[About this exercise] Scan the entries below, and for each line that includes the word "curve", make a copy.

[Records for this exercise]
──────────────────────────────

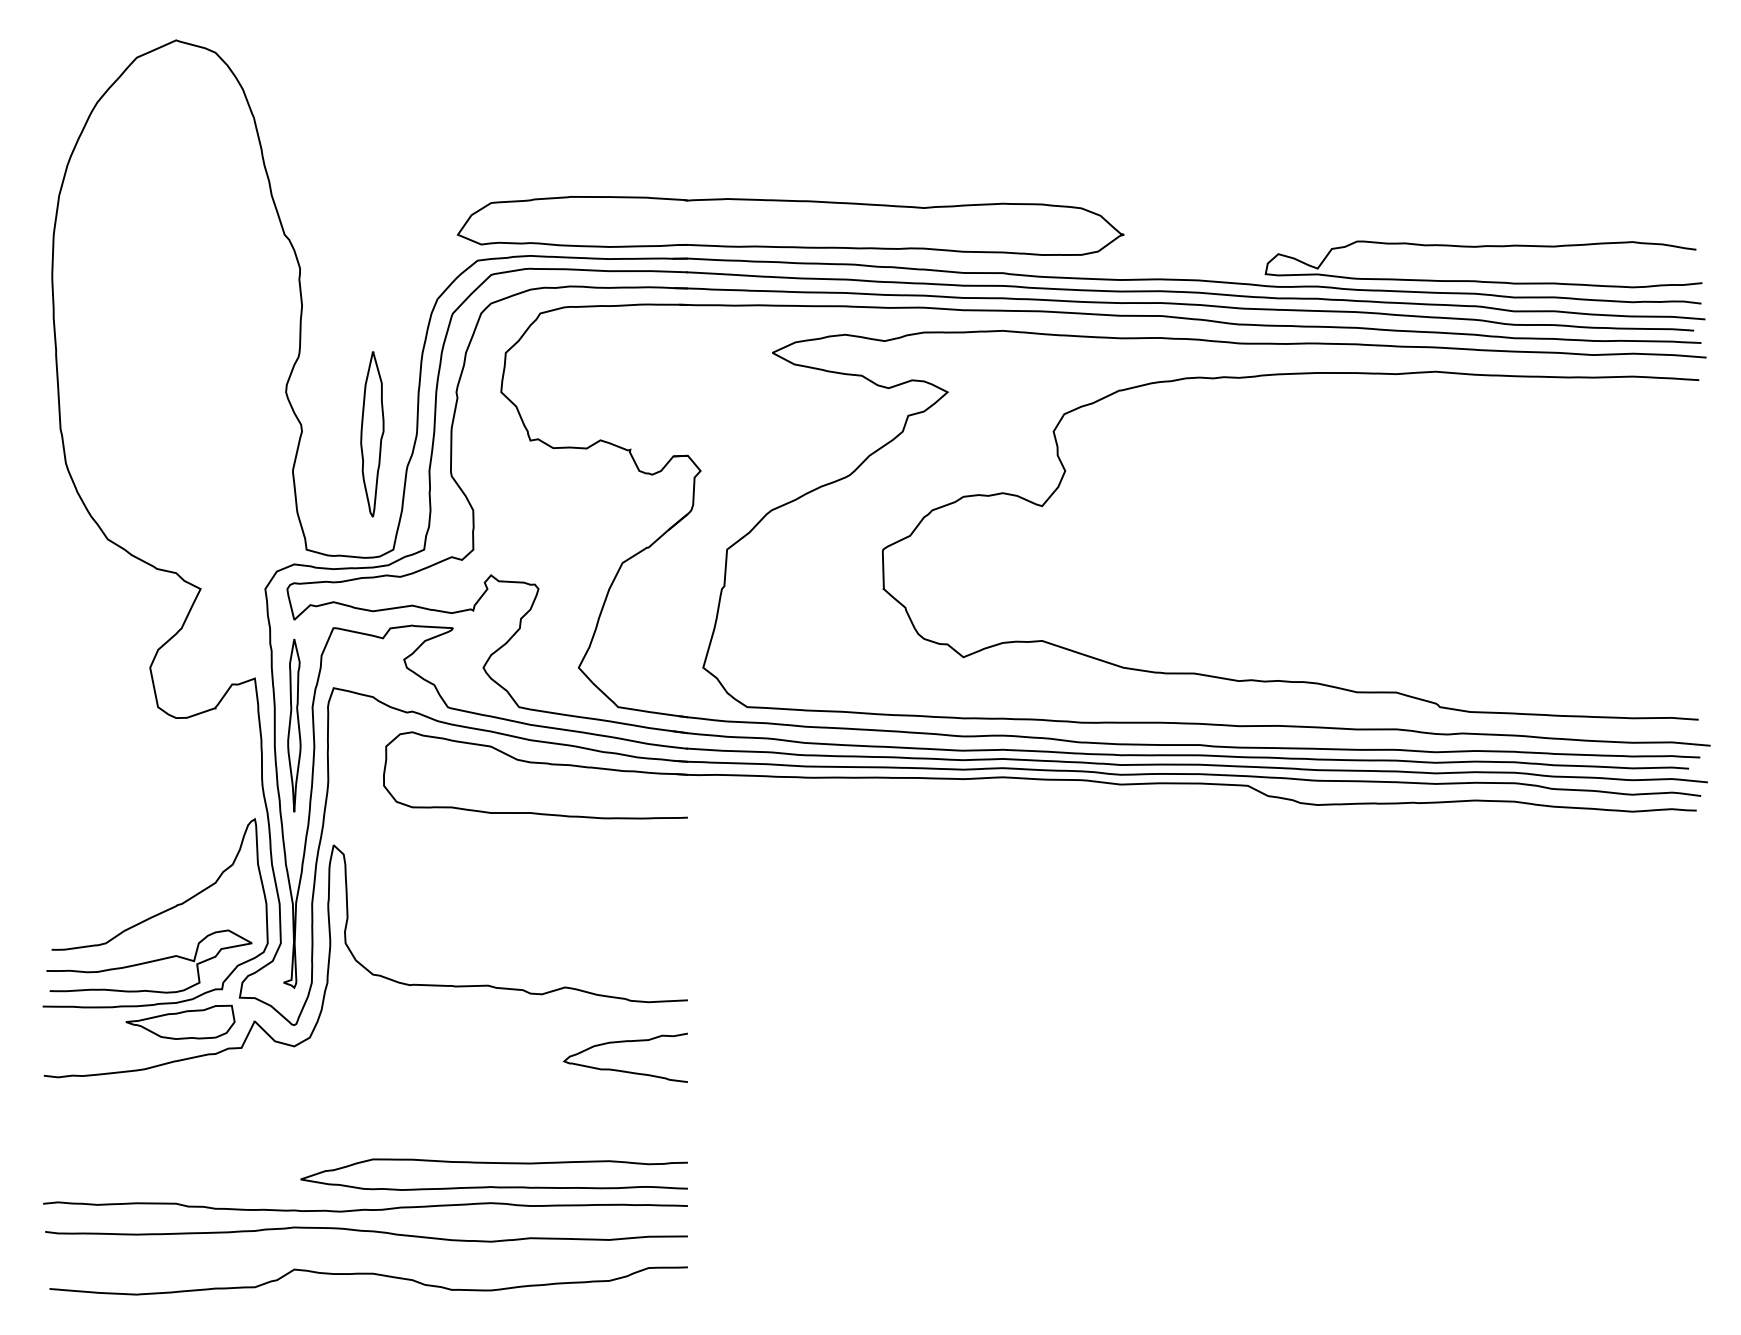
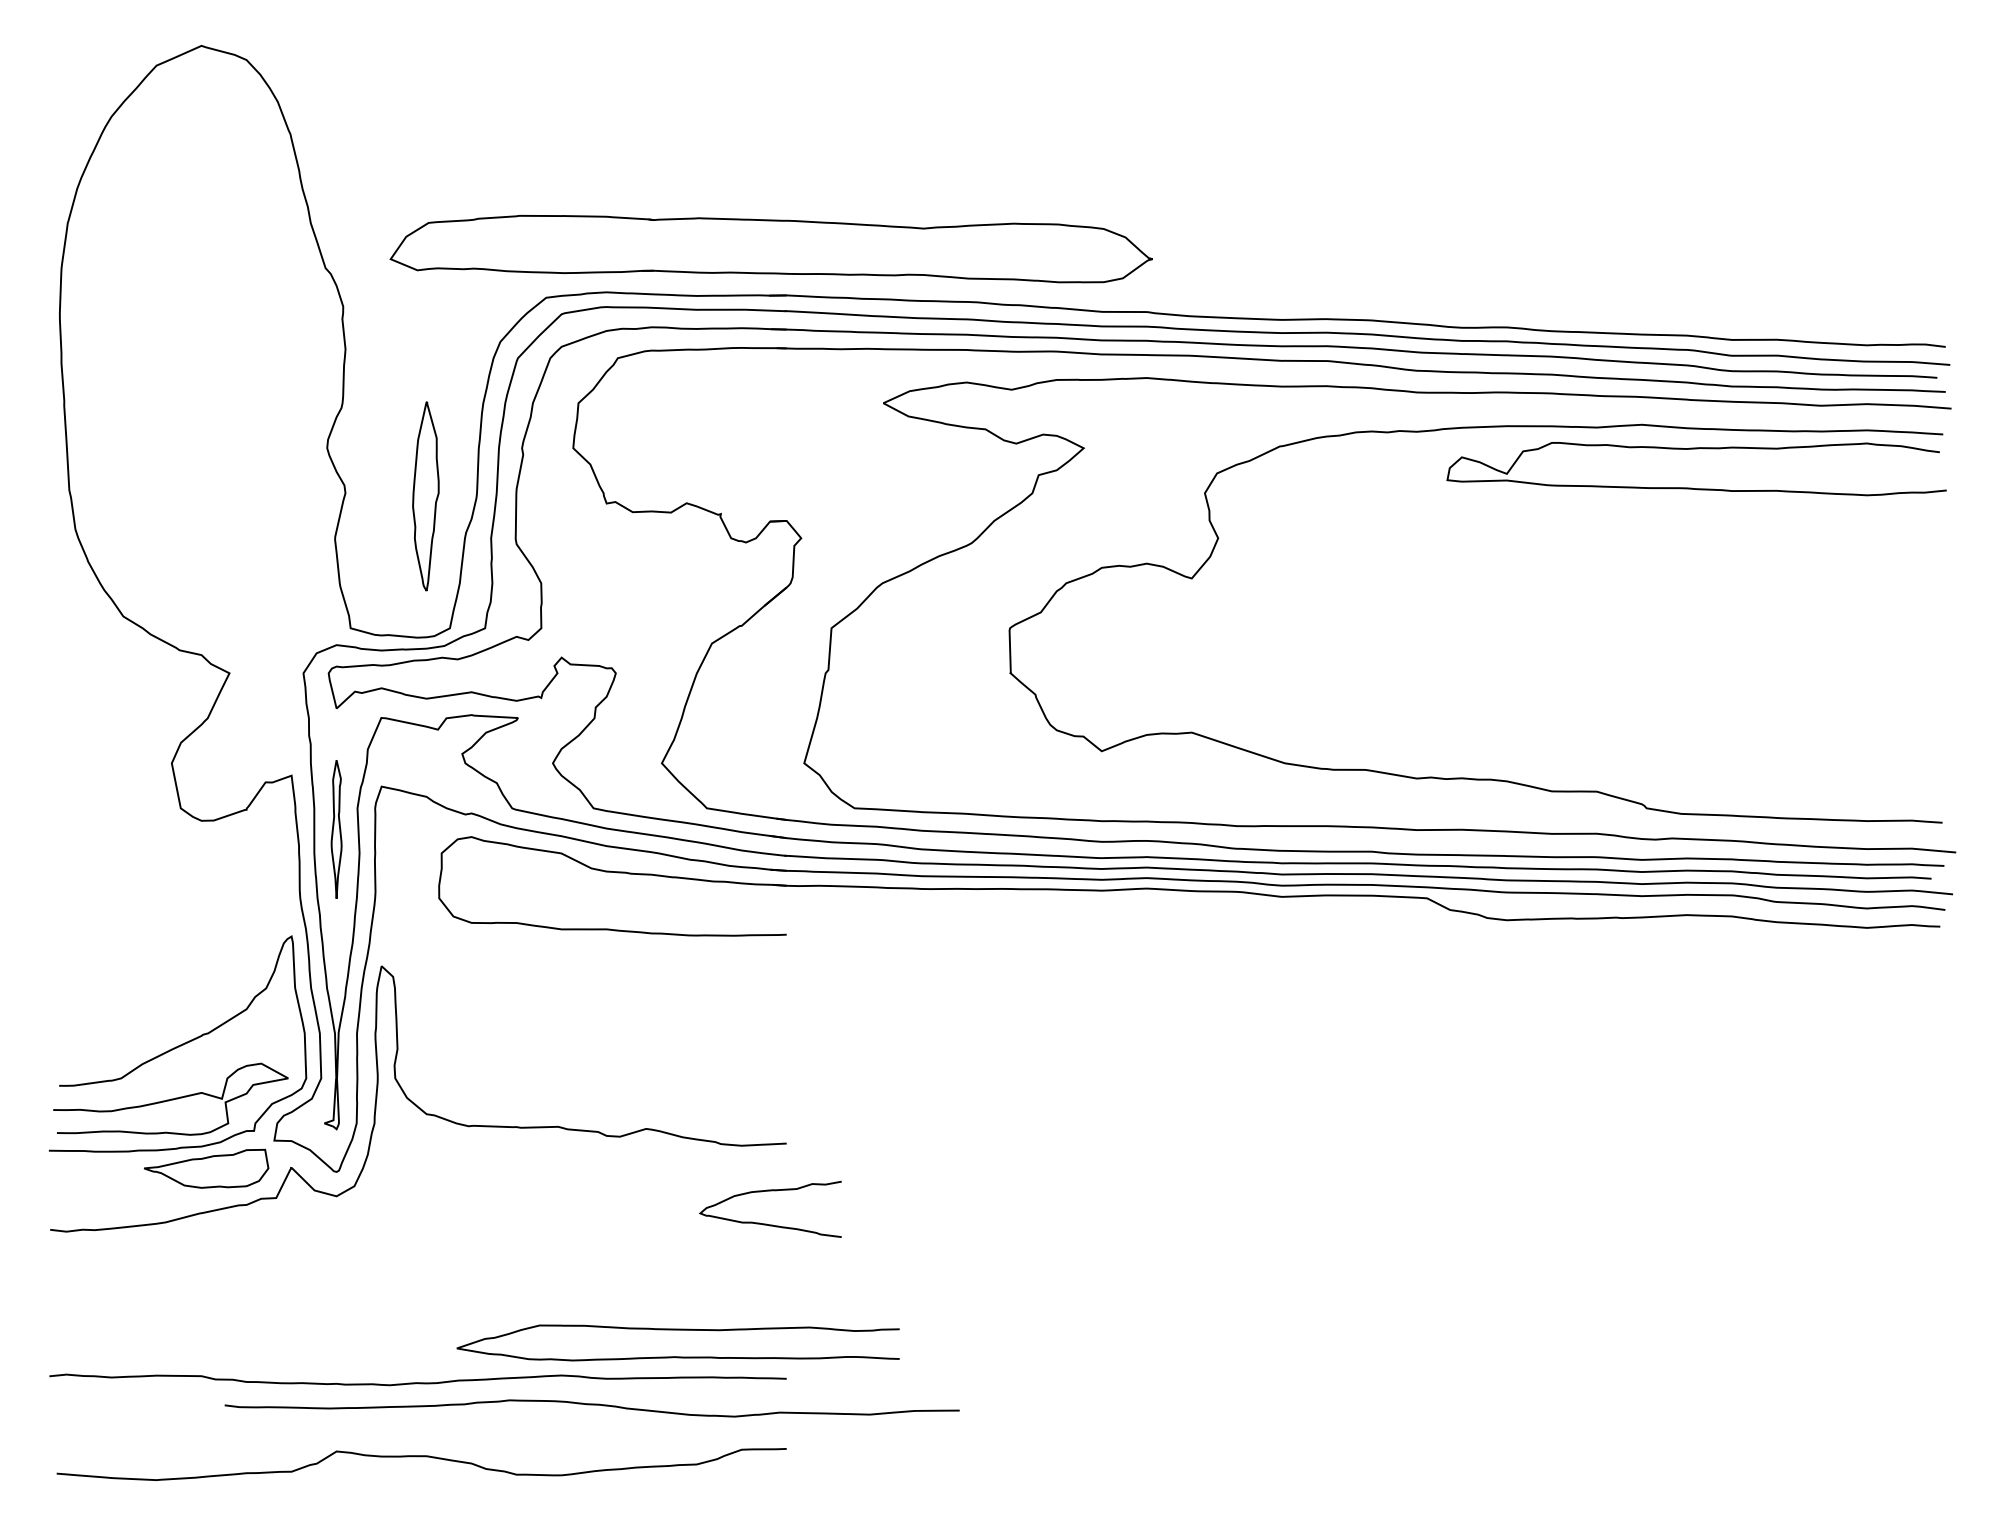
part: (790, 226) -> (770, 249), moved
curve: (1480, 280) -> (1692, 487), moved
part: (294, 725) -> (336, 829), size x0.7
curve: (622, 1070) -> (766, 1223), moved
curve: (493, 1163) -> (677, 1330), moved
curve: (365, 1231) -> (591, 1405), moved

──────────────────────────────

[Answer box]
curve: (1480, 280) -> (1692, 487), moved
curve: (622, 1070) -> (766, 1223), moved
curve: (493, 1163) -> (677, 1330), moved
curve: (365, 1231) -> (591, 1405), moved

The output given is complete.